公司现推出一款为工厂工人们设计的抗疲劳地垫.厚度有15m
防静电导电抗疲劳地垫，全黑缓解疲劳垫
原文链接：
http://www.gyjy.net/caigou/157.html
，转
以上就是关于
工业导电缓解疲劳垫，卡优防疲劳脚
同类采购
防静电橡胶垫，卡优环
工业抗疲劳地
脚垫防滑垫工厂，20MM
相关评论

_ _ _ _

TASK ITEM:
Every line in the listing above should be repeated exactly.

YOUR RESPONSE:
公司现推出一款为工厂工人们设计的抗疲劳地垫.厚度有15m
防静电导电抗疲劳地垫，全黑缓解疲劳垫
原文链接：
http://www.gyjy.net/caigou/157.html
，转
以上就是关于
工业导电缓解疲劳垫，卡优防疲劳脚
同类采购
防静电橡胶垫，卡优环
工业抗疲劳地
脚垫防滑垫工厂，20MM
相关评论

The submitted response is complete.